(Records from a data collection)
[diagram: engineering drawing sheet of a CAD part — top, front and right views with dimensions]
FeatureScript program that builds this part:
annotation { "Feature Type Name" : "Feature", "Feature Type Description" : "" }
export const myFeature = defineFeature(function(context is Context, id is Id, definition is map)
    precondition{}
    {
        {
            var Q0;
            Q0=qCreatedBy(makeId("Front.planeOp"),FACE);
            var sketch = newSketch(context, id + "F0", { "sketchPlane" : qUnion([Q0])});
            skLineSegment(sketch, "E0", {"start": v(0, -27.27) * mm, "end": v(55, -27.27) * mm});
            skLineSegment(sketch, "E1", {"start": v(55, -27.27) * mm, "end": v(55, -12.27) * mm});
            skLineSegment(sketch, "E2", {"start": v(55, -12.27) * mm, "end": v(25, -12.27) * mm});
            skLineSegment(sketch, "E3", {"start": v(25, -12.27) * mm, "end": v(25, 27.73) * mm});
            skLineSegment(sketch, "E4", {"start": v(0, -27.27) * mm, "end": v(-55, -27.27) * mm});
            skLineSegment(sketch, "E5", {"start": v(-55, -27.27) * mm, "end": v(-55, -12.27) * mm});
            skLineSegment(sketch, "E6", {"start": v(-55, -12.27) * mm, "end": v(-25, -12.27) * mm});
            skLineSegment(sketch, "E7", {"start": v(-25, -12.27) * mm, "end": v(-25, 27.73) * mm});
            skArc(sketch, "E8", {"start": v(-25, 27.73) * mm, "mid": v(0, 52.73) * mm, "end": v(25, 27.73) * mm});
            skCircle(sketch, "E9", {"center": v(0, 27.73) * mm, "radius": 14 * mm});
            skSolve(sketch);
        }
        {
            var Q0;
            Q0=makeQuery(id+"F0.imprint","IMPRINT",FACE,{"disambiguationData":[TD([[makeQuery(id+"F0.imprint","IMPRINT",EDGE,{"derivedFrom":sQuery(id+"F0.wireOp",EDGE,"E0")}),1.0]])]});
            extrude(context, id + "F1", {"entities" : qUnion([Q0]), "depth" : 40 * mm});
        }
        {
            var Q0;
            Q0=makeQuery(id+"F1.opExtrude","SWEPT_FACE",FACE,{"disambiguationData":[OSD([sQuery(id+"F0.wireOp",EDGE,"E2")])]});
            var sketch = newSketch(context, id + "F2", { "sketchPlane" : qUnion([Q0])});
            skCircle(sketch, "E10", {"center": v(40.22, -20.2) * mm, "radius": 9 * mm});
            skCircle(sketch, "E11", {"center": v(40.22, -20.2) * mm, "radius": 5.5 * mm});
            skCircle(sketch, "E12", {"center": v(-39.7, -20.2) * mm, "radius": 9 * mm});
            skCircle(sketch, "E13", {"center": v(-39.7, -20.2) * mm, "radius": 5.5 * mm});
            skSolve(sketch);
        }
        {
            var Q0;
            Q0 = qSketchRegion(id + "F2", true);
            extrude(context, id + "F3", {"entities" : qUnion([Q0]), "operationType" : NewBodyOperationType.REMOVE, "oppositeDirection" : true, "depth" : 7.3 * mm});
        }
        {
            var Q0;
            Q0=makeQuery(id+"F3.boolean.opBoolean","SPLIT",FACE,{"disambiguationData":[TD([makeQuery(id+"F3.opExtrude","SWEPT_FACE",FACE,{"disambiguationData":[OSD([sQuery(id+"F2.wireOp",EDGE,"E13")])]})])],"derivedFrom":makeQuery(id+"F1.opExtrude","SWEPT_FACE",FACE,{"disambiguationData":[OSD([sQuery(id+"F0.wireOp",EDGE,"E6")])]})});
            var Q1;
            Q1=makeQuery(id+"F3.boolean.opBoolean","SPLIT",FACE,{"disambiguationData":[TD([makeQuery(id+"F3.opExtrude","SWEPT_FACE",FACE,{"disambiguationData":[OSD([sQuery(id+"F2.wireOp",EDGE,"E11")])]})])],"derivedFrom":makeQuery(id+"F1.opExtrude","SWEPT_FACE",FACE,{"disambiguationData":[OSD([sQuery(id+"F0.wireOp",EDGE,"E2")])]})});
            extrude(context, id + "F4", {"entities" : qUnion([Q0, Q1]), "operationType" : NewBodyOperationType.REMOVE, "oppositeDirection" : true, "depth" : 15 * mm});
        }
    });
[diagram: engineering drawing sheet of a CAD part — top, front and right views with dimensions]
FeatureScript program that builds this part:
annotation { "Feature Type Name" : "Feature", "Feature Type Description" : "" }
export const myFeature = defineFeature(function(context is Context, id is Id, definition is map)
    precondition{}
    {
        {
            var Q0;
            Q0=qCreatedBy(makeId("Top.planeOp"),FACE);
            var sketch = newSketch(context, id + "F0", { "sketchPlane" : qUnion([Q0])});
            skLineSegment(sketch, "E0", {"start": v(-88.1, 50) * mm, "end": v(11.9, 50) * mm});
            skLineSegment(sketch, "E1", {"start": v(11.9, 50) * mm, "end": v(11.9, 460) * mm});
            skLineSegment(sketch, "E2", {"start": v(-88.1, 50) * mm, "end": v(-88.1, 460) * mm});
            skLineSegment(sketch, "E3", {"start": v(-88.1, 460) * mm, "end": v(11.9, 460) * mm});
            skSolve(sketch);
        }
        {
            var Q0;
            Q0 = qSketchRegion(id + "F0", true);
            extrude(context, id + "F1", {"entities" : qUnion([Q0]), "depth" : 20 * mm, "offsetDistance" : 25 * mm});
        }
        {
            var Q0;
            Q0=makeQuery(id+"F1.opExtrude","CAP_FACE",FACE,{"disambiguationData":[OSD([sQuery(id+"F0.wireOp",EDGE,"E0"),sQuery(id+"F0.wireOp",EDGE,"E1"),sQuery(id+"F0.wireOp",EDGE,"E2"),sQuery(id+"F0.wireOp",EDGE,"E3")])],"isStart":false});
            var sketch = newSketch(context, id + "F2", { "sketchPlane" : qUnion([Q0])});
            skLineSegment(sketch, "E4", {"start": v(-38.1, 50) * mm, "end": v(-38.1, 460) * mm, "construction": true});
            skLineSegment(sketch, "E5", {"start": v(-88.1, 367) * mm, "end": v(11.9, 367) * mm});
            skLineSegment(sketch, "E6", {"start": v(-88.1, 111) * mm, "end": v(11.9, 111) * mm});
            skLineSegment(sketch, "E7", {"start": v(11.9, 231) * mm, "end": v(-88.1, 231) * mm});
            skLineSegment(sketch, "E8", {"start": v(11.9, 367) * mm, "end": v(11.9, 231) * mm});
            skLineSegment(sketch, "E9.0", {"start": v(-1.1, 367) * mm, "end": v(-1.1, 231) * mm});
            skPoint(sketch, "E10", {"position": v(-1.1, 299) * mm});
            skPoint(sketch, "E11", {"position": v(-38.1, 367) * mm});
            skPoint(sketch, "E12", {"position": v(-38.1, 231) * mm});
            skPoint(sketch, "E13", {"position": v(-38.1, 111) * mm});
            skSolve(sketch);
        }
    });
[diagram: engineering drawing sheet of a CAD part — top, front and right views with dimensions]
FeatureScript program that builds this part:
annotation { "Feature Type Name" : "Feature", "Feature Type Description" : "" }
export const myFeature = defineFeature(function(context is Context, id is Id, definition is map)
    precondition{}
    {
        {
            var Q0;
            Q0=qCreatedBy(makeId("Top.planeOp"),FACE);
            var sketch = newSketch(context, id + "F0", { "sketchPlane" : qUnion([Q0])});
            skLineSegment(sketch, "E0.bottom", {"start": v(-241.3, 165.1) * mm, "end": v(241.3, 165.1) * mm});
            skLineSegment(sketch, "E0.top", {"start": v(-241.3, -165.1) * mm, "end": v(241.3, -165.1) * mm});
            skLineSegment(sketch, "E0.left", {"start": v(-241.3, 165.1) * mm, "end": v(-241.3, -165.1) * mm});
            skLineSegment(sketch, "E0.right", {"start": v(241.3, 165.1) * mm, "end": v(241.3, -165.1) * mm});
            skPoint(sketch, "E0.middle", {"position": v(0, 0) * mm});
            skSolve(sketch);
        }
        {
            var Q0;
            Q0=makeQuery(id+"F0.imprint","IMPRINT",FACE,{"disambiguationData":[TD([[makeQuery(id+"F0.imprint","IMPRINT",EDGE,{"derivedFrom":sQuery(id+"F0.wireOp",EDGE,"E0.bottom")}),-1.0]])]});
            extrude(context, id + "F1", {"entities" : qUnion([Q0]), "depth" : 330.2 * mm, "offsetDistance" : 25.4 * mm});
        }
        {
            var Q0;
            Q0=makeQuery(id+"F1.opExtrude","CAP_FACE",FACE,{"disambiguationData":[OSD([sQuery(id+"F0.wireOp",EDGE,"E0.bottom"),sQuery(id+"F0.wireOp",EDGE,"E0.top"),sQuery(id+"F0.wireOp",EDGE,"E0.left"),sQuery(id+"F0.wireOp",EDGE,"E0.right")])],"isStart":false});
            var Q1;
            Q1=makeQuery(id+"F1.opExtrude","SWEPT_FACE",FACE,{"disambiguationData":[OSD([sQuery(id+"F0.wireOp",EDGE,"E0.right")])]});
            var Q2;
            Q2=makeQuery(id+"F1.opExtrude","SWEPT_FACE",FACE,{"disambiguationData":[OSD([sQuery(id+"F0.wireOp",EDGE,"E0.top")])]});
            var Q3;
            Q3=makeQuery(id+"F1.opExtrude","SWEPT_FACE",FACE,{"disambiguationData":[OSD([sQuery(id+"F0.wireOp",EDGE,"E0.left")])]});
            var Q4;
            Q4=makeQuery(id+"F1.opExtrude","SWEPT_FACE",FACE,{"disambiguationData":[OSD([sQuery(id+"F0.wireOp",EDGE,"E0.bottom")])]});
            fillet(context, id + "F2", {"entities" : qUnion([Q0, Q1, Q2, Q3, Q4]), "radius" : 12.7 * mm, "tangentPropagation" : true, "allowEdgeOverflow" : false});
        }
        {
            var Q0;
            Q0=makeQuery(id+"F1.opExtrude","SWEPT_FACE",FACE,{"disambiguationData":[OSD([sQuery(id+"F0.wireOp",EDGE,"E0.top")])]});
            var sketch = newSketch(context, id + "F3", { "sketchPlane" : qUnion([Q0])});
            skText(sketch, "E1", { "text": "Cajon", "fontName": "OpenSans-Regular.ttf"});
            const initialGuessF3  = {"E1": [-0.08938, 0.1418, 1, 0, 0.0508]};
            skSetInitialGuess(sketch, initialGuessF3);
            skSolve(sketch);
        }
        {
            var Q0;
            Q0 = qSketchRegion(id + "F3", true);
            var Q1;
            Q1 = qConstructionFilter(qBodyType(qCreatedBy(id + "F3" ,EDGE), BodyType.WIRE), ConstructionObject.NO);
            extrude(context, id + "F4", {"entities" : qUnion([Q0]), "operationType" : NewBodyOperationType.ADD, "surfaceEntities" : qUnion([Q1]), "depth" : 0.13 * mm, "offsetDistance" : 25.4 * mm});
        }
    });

TASK - Return each line of the rows above that contains the string "radius". Case counts.

CORRECT ANSWER -
            skCircle(sketch, "E9", {"center": v(0, 27.73) * mm, "radius": 14 * mm});
            skCircle(sketch, "E10", {"center": v(40.22, -20.2) * mm, "radius": 9 * mm});
            skCircle(sketch, "E11", {"center": v(40.22, -20.2) * mm, "radius": 5.5 * mm});
            skCircle(sketch, "E12", {"center": v(-39.7, -20.2) * mm, "radius": 9 * mm});
            skCircle(sketch, "E13", {"center": v(-39.7, -20.2) * mm, "radius": 5.5 * mm});
            fillet(context, id + "F2", {"entities" : qUnion([Q0, Q1, Q2, Q3, Q4]), "radius" : 12.7 * mm, "tangentPropagation" : true, "allowEdgeOverflow" : false});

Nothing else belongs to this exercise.